As regras da cortesia mandam que este tipo de intervenções se iniciem com o agradecimento pelo convite e pelas felicitações pela bondade da iniciativa. Neste caso particular, permitam-me que vá além da mera cortesia e que vos dê conta da sincera honra e do privilégio que constitui para mim poder estar hoje aqui convosco, nesta verdadeira casa da democracia, emanação da vontade soberana do povo brasileiro, para vos falar de língua e de lusofonia. Atrevo-me mesmo a dizer que só mesmo a Câmara dos Deputados, interpretando porventura o sentir profundo do povo brasileiro, teria legitimidade bastante para promover um seminário sobre defesa e proteção da língua portuguesa, porque defender o idioma é, como sabemos, defender o que há de mais essencial e mais profundo numa nação: a sua cultura, a sua história e a sua identidade. Daí que, não apenas na qualidade de embaixador de Portugal mas também na de simples cidadão português, não posso deixar de, antes do mais, vivamente aplaudir a iniciativa desta Câmara dos Deputados e muito em particular do deputado Aldo Rebelo ao promover uma troca de idéias entre tão ilustres personalidades em torno de algo que constitui, a meu ver, o traço de união fundamental entre o meu e o vosso país: a língua portuguesa.

No culminar de uma aventura histórica iniciada há quinhentos anos por Pedro Álvares Cabral, começou a construir-se esta portentosa nação lusófona que é hoje o Brasil. Cabral foi portador de uma determinada matriz lingüistica, mas estava decerto muito longe de imaginar que o idioma usado pelo seu cronista Pero Vaz de Caminha, no extraordinário relato que fez deste Novo Mundo pleno de maravilhas que apenas entrevia, haveria poucos séculos mais tarde de tornar-se elemento constitutivo fundador da grande nação brasileira, veículo de comunicação de uma das mais fortes, afirmativas e genuínas culturas do nosso mundo. Acho que nem mesmo Camões sonharia que, volvidos quinhentos anos, a língua a que deu forma clássica nos Lusíadas, haveria de cumprir-se com tamanha pujança nos trópicos; e que graças à extraordinária criatividade e plasticidade do povo brasileiro ganhou inovadoras e enriquecedoras sonoridades, "com açúcar", como dizia Eça de Queiroz, ou novas e imaginativas expressões que abriram inexplorados espaços e dimensões para a nossa língua comum. Tenho uma profunda e sentida admiração por este país, e não poderia por isso deixar de começar esta intervenção sem render uma justa homenagem ao Brasil e aos representantes do seu maravilhoso povo que são os deputados membros desta Casa.

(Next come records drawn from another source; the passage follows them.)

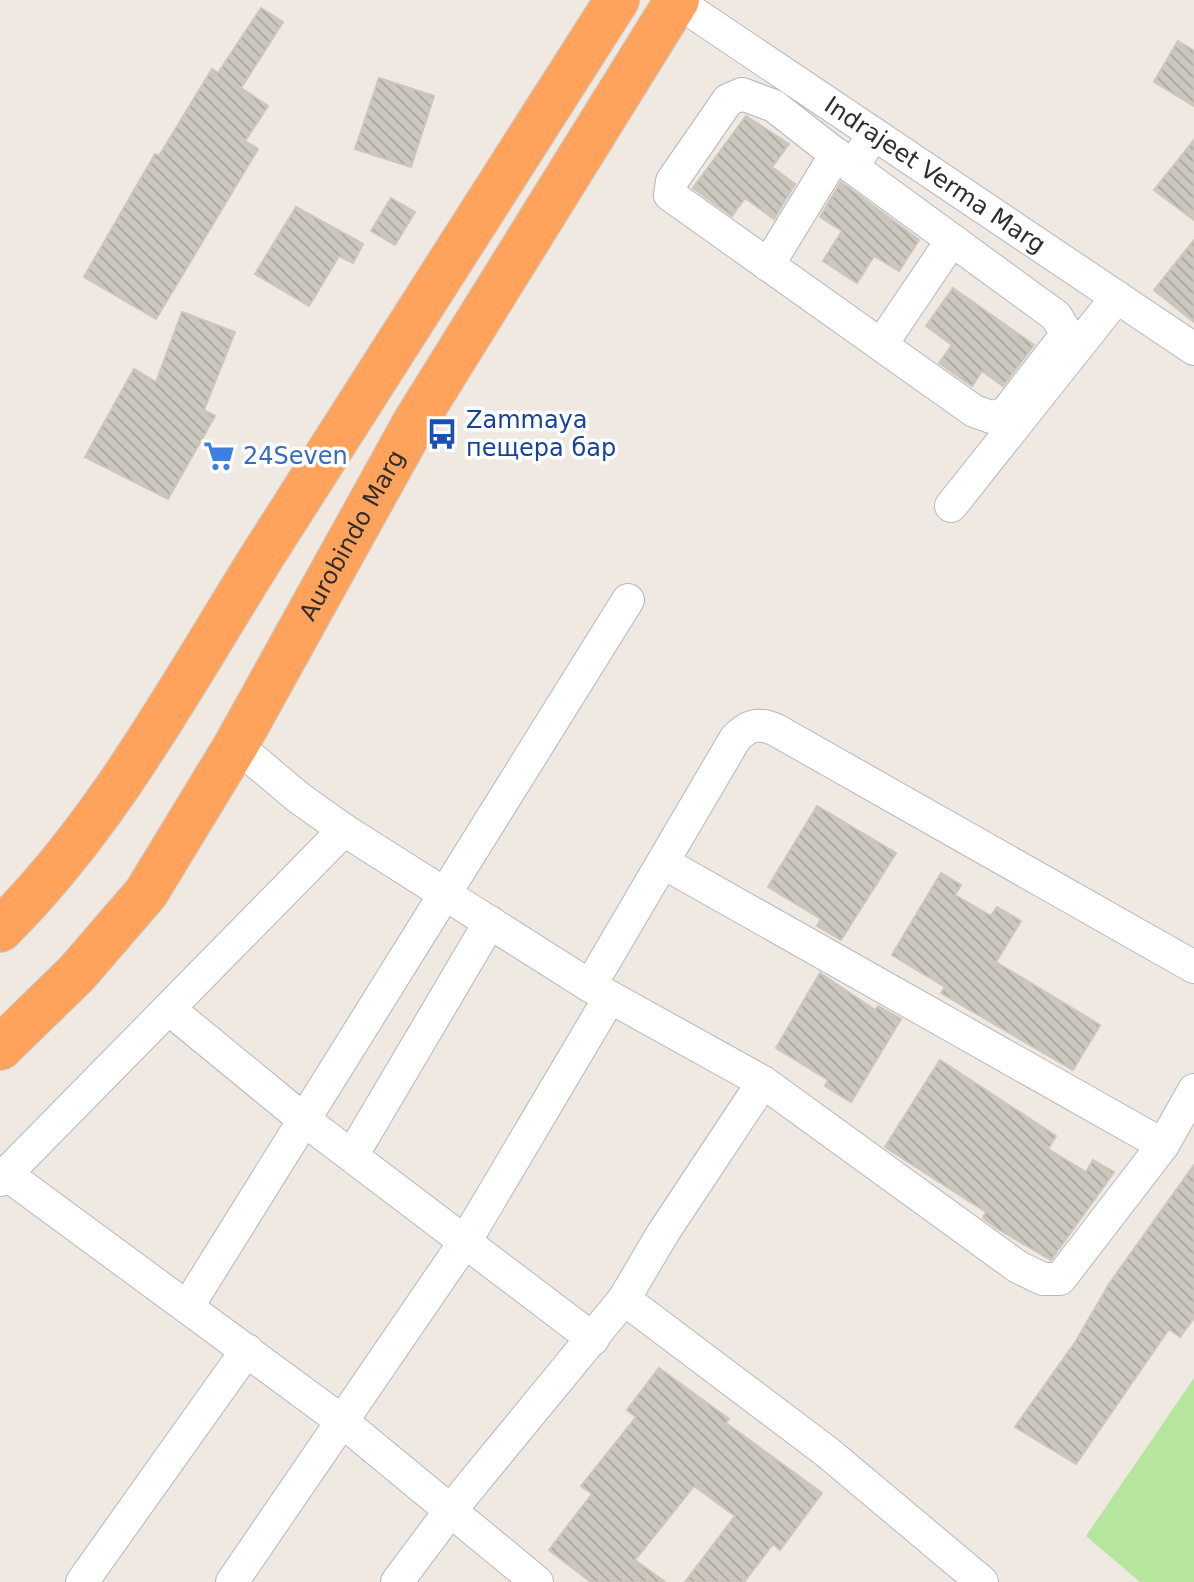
<svg xmlns="http://www.w3.org/2000/svg" width="1194" height="1582" viewBox="0 0 1194 1582" font-family="'DejaVu Sans',sans-serif">
<style>
.park{fill:#b6e59e}
.building{fill:url(#building-back-hatch);stroke:#cbc5ba;stroke-width:2}
.lines{fill:none;stroke-linecap:round;stroke-linejoin:round}
.street-casing{stroke:#b4b7c1;stroke-width:34}
.highway-casing{stroke:#c9c9c9;stroke-width:46}
.street{stroke:#fff;stroke-width:32}
.highway{stroke:#ffa35c;stroke-width:44}
.labels{text-anchor:middle;stroke-width:7;stroke-linejoin:round;paint-order:stroke}
.street-label{font-size:24px;fill:#2e2e2e;stroke:#fff}
.transit-label{font-size:24px;fill:#164399;stroke:#fff;text-anchor:start}
.shop-label{font-size:24px;fill:#366cbe;stroke:#fff;text-anchor:start}
</style>
<defs>
<pattern id="building-back-hatch" width="6" height="6" patternUnits="userSpaceOnUse" patternTransform="scale(2)"><rect width="6" height="6" fill="#cbc7bf"/><path d="M-1 5l2 2M0 0l6 6M5-1l2 2" fill="none" stroke="#afaba4"/></pattern>
</defs>
<rect width="100%" height="100%" fill="#efe9e1"/>
<!-- park -->
<path class="park" d="M 1194,1378 L 1194,1582 L 1140,1582 L 1086,1536 Z"/>
<!-- building -->
<g class="building">
<path d="M 261,8 L 283,22 L 241,88 L 268,106 L 245,141 L 258,149 L 156,319 L 84,277 L 155,154 L 159,156 L 212,69 L 218,73 Z"/>
<path d="M 1178,41 L 1194,51 L 1194,106 L 1154,82 Z"/>
<path d="M 379,78 L 434,96 L 411,167 L 355,149 Z"/>
<path d="M 746,116 L 789,144 L 772,167 L 795,184 L 774,219 L 745,198 L 732,216 L 693,188 Z"/>
<path d="M 1194,140 L 1194,220 L 1154,190 Z"/>
<path d="M 841,182 L 919,240 L 899,271 L 874,256 L 857,283 L 823,261 L 842,231 L 820,217 Z"/>
<path d="M 391,198 L 415,212 L 395,245 L 371,231 Z"/>
<path d="M 296,207 L 363,244 L 353,263 L 339,256 L 309,306 L 255,274 Z"/>
<path d="M 1194,240 L 1194,322 L 1154,290 Z"/>
<path d="M 953,288 L 1034,345 L 1003,386 L 982,371 L 972,386 L 939,363 L 952,345 L 926,326 Z"/>
<path d="M 182,312 L 235,332 L 204,410 L 215,416 L 168,499 L 85,457 L 134,369 L 156,382 Z"/>
<path d="M 817,806 L 896,853 L 841,940 L 817,926 L 821,919 L 768,887 Z"/>
<path d="M 941,873 L 961,885 L 955,895 L 991,916 L 997,907 L 1021,921 L 996,962 L 1100,1025 L 1073,1070 L 941,993 L 945,987 L 892,955 Z"/>
<path d="M 820,973 L 875,1010 L 878,1006 L 901,1019 L 851,1102 L 825,1086 L 828,1080 L 776,1048 Z"/>
<path d="M 940,1060 L 1056,1136 L 1048,1149 L 1086,1172 L 1093,1160 L 1114,1172 L 1051,1260 L 998,1229 L 983,1218 L 986,1212 L 885,1147 Z"/>
<path d="M 1194,1165 L 1194,1318 L 1180,1337 L 1169,1329 L 1076,1464 L 1015,1427 L 1076,1341 L 1109,1284 Z"/>
<path d="M 659,1368 L 729,1419 L 726,1423 L 822,1493 L 780,1550 L 773,1544 L 744,1582 L 685,1582 L 735,1516 L 694,1486 L 635,1560 L 665,1582 L 591,1582 L 549,1550 L 592,1494 L 581,1486 L 636,1417 L 627,1410 Z"/>
</g>
<g class="lines">
<defs>
<g id="street">
<path id="s1" d="M 676,1 L 1194,349"/>
<path d="M 852,167 L 1056,316 L 1064,329 L 1063,339 L 1005,414 L 991,417 L 974,411 L 670,195 L 672,181 L 728,100 L 742,94 L 774,106 L 852,167 L 874,134"/>
<path d="M 768,265 L 836,154"/>
<path d="M 881,345 L 952,240"/>
<path d="M 951,506 L 1117,297"/>
<path d="M 236,745 L 299,798 L 344,830 L 590,986 L 763,1082 L 1018,1267 L 1043,1279 L 1060,1279 L 1163,1145 L 1194,1090"/>
<path d="M 664,863 L 1163,1145"/>
<path d="M 590,986 L 735,739 C 748,725 758,722 776,730 L 1194,967"/>
<path d="M 169,1009 L 303,1119 L 593,1339"/>
<path d="M 353,1154 L 490,922"/>
<path d="M 6,1174 L 343,1422 L 537,1582"/>
<path d="M 0,1180 L 344,830"/>
<path d="M 624,1299 L 827,1452 L 982,1582"/>
<path d="M 188,1306 L 628,600"/>
<path d="M 82,1582 L 247,1350"/>
<path d="M 232,1582 L 466,1240 L 610,997"/>
<path d="M 397,1582 L 450,1511 L 624,1299 L 663,1233 L 763,1082"/>
</g>
<g id="highway">
<path d="M 0,930 C 109,822 182,684 263,555 C 381,370 499,185 617,0"/>
<path id="s2" d="M 0,1048 L 77,973 L 146,893 L 236,745 L 415,422 L 677,0"/>
</g>
</defs>
<!-- street casing -->
<use href="#street" class="street-casing"/>
<!-- highway casing -->
<use href="#highway" class="highway-casing"/>
<!-- street -->
<use href="#street" class="street"/>
<!-- highway -->
<use href="#highway" class="highway"/>
</g>
<!-- icons -->
<defs>
<symbol id="bus-bare" viewBox="-9 -9 18 18"><path d="M-5-6H5V4H4V6H2V4H-2V6H-4V4H-5ZM-3.5-4V0h7V-4ZM-3.5 1.2v1.5H-2V1.2ZM2 1.2v1.5H3.5V1.2Z" fill="#1a4fb4" stroke="#fff" stroke-width="2.5" paint-order="stroke"/></symbol>
<symbol id="supermarket-bare" viewBox="-9 -9 18 18"><path d="M-6-5.5h2.5l.6 2H6L4.5 2H-2.5L-4.4-4H-6ZM-1.5 3.2a1.3 1.3 0 1 0 .1 0ZM3 3.2a1.3 1.3 0 1 0 .1 0Z" fill="#3f7fe0" stroke="#fff" stroke-width="2.5" paint-order="stroke"/></symbol>
</defs>
<g fill-rule="evenodd">
<use href="#bus-bare" x="420" y="412" width="44" height="44"/>
<use href="#supermarket-bare" x="197" y="434" width="44" height="44"/>
</g>
<g class="labels">
<!-- street labels -->
<g class="street-label">
<text dy="8" stroke="none"><textPath href="#s1" startOffset="312">Indrajeet Verma Marg</textPath></text>
<text dy="8" stroke="none"><textPath href="#s2" startOffset="626">Aurobindo Marg</textPath></text>
</g>
<!-- transit labels -->
<g class="transit-label">
<text x="466" y="428">Zammaya<tspan x="466" dy="28">пещера бар</tspan></text>
</g>
<!-- shop labels -->
<g class="shop-label">
<text x="243" y="464">24Seven</text>
</g>
</g>
</svg>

Feita esta imprescindível menção prévia, gostaria agora de vos transmitir a minha contribuição para o debate em torno da nossa língua comum. Foi-me atribuído o tema: "Aliança Lusófona". Pedem-me pois que vos dirija algumas palavras no quadro de uma temática geral intitulada "a Aliança Lusófona". Ora, a expressão "aliança" supõe, como sabemos, a constituição de uma união, uma unidade de vontades e de esforços com vista à prossecução de um determinado objetivo. O objetivo, neste caso é, claro está, a Lusofonia, sendo que a referida união de vontades nesta luta pela lusofonia seria então constituída por uma aliança entre os povos que partilham a mesma matriz lusófona. Temos, portanto, assim estabelecida e definida uma "aliança" que se supõe que congregaria os sete países que falam português, unidos na prossecução de um determinado escopo: a Lusofonia, entendida como um largo espaço multicultural lingüístico comum aos sete países lusófonos e que cumpriria dessa forma solidificar e promover ativamente.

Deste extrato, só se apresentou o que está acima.